Remember that cold I was telling you about Monday? Ug. It didn’t get better. Throughout the day Monday, Sully got progressively worse. He was snotty and grumbly and just all around miserable and the poor thing was exhausted when we put him to bed that night.
Oh, if only it had stayed that way.
We put Sully down at about 7:30. I ran to the grocery store to grab milk right after he went down, and just after I stepped in the door and dropped the bags, a horrible sound filled the house.
“What is that?” I asked running down the hall to see where it was coming from.
Horrified, I found it was coming from a finally-sleeping Sully’s room.
The vaporizer had set off the smoke alarm.
I grabbed Sully and yelled at John, “Shut it off!” as I took a very confused Sully into the kitchen away from the noise.
“Shut it off? There aren’t any freakin’ lights in his room to see!”
Oh my. This is a whole other topic, but we have a house that was built with rooms with no lights. Sometimes, I feel like we’re in that book, that one where the town never sees light. Luckily, they have big windows, but after 7:00, we rely on two lamps because the boys knock over the floor lamps we tried to put in and lordy, lordy, it’s just not a good combination. We can talk on this later though.
Luckily, John turned the smoke alarm off in a good way. I guess there’s a button or something because when he turned it off, I didn’t hear anything. When I turn off a smoke alarm a broom is involved and usually neighbors call the police.
So, here we were. John muttering under his breath about a smoke detector and a crazy fiancé. Me cursing the fact I hadn’t left a window open, or the door, or put in a skylight before I’d turned the vaporizer on, anything that would have kept the smoke detector quiet. And poor Sully, feeling absolutely miserable.
We rocked him. We cuddled him. He coughed. He wiped his chubby fist on his face and smeared snot all over his cheeks. We cleaned his cheeks. We swapped holders once our backs said, “no more holding chubby babies!,” and finally, at 10:15, I said, that’s it, I’m putting him in the car.

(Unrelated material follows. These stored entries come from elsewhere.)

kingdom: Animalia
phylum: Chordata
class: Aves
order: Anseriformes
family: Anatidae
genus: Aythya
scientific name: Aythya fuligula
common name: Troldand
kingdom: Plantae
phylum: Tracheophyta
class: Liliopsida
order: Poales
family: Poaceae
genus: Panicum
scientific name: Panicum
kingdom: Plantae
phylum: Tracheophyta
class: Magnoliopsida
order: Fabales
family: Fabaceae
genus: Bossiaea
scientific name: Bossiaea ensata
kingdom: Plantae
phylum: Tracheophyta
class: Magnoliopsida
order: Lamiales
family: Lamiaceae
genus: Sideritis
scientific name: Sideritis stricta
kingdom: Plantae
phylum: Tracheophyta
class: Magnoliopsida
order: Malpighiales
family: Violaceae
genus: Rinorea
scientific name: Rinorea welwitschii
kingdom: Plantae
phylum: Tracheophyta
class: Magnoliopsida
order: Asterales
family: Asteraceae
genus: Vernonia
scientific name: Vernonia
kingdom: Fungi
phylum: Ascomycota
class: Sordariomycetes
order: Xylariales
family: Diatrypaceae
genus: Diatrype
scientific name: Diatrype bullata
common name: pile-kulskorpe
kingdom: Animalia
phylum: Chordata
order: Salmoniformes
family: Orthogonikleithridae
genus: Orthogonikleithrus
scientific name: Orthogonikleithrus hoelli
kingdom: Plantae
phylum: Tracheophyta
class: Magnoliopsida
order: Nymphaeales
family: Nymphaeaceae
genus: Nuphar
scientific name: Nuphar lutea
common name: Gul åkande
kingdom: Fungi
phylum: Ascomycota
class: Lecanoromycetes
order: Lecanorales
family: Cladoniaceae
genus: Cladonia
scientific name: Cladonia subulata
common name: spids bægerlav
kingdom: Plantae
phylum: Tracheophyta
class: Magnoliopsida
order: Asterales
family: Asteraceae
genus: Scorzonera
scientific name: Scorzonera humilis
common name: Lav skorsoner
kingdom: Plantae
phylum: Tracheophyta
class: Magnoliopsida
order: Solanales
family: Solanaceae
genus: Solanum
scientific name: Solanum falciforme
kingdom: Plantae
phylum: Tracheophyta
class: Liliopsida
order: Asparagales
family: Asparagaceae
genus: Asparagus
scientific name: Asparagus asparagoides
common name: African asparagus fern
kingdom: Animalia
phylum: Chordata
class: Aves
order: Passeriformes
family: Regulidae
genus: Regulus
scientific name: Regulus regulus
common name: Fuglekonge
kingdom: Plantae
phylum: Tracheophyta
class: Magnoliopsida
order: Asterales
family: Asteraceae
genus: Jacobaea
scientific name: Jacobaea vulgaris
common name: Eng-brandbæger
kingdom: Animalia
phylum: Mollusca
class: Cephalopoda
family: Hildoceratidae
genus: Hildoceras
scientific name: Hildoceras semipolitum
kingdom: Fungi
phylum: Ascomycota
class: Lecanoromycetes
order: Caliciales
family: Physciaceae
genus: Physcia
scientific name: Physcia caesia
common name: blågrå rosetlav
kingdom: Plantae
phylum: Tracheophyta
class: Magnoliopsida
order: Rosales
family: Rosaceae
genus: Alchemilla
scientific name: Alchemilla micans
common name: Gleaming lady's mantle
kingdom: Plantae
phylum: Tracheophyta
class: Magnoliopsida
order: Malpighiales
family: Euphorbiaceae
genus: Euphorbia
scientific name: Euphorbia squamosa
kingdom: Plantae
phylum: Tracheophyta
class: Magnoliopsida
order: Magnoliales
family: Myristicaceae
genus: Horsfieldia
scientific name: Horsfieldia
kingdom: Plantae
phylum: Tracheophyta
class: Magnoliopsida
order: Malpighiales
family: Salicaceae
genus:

After a few laps around town Sully was almost asleep. I noticed there were quite a few cops out as I drove around town. I saw lights flashing as I made a turn onto the highway and saw that one of my best friends who’s now a cop had picked someone up and I nearly scolded him because it was a Monday and everyone’s miserable on Mondays so who really wants a ticket on a Monday anyway? But, I decided I didn’t want to embarrass him since I love him so much (plus, I was going 50 miles an hour and it’s hard to scold anyone when you’re driving by them that fast). And then, finally, Sully fell asleep.
And a cop got on my tail.
And stayed there.
And I thought, Dear Officer. If you wake a sleeping child to pull me over and ruin the 10 minutes of sanity I’ve had in 4 days, I will write you a ticket. And then I thought oh no. If he were walking to my car and I went to put my finger to my lips behind the window would he think I had a gun and be afraid of me? Okay. Now I was getting afraid of me.
Thank goodness, it was a smart officer, and I pulled into home ticket-less with a sleeping baby.
I enjoyed that for three minutes because Sully woke up as soon as we pulled him out of the car and stayed awake until 1:00 a.m. with small moments of sleep on our chest as we finally gave in to sitting down.
Yesterday we took him to the doctor. This is when we learned that one nostril running could signify he or his brother had tried to cram a peanut M&M up his nose (or any other small item, but I haven’t had much chocolate as yet today so I have chocolate on the brain). Knowing my children, I thought this was a very high possibility, so I was thankful when the doctor declared us free of M&Ms and other small objects.
Poor Sully though, he has croup.
We got steroids for him and this marks the second time my little 15-month-old has taken steroids (he had a dose in the womb to help his lungs develop since we knew they would be born early).
Once he’s feeling better we’ve decided we’ll enter him in a weight lifting contest.
Three days from the start of that runny nose Sully’s still got a bark-like cough but is doing much, much better, and he slept through the night last night, which means John and I are doing much, much better.
Thank goodness. If anyone wants to know the brand of a very, very good smoke detector, just let me know.